Assigned task →
Up to and including the line with "histopathology image is", repeat every line of the listing exactly, beginning at the first.

Record excerpts →
┄┄┄┄┄┄┄┄┄┄┄┄┄┄┄┄┄┄┄┄

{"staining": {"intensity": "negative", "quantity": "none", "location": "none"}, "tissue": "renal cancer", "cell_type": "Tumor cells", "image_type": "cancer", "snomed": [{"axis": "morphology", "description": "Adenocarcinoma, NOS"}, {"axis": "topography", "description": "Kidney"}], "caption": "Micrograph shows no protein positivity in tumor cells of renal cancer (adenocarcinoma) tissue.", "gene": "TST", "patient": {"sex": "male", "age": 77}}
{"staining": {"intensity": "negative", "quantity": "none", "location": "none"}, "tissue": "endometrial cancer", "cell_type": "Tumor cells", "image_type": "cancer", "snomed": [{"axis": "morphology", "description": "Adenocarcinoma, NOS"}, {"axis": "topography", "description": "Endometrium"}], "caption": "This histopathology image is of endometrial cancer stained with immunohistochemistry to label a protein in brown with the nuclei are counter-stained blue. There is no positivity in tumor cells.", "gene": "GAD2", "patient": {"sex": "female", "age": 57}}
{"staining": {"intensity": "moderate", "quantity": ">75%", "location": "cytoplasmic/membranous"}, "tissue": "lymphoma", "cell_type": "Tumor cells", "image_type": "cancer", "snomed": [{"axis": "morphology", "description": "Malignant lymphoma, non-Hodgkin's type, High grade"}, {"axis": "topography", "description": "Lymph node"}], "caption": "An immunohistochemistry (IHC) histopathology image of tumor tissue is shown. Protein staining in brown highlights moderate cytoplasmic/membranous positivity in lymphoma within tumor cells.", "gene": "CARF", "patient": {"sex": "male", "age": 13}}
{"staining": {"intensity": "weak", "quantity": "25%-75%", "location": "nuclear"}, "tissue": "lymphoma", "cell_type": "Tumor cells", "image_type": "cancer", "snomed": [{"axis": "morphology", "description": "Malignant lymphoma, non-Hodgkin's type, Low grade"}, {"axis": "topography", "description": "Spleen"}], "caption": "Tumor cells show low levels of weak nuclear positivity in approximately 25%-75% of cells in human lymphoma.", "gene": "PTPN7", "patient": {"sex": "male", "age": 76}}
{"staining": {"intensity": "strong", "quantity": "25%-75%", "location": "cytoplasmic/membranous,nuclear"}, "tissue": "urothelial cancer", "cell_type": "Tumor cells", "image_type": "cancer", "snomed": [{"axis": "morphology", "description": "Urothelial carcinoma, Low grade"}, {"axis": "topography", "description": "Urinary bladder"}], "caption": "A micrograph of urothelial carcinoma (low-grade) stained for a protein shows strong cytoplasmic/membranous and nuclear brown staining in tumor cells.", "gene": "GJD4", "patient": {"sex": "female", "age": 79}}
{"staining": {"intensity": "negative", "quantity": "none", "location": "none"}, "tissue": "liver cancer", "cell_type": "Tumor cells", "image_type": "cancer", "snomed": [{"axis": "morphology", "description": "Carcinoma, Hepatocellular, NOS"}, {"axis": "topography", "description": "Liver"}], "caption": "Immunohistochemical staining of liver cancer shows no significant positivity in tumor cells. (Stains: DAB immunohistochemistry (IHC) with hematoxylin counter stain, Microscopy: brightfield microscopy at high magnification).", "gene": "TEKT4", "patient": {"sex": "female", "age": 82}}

┄┄┄┄┄┄┄┄┄┄┄┄┄┄┄┄┄┄┄┄

Output below →
{"staining": {"intensity": "negative", "quantity": "none", "location": "none"}, "tissue": "renal cancer", "cell_type": "Tumor cells", "image_type": "cancer", "snomed": [{"axis": "morphology", "description": "Adenocarcinoma, NOS"}, {"axis": "topography", "description": "Kidney"}], "caption": "Micrograph shows no protein positivity in tumor cells of renal cancer (adenocarcinoma) tissue.", "gene": "TST", "patient": {"sex": "male", "age": 77}}
{"staining": {"intensity": "negative", "quantity": "none", "location": "none"}, "tissue": "endometrial cancer", "cell_type": "Tumor cells", "image_type": "cancer", "snomed": [{"axis": "morphology", "description": "Adenocarcinoma, NOS"}, {"axis": "topography", "description": "Endometrium"}], "caption": "This histopathology image is of endometrial cancer stained with immunohistochemistry to label a protein in brown with the nuclei are counter-stained blue. There is no positivity in tumor cells.", "gene": "GAD2", "patient": {"sex": "female", "age": 57}}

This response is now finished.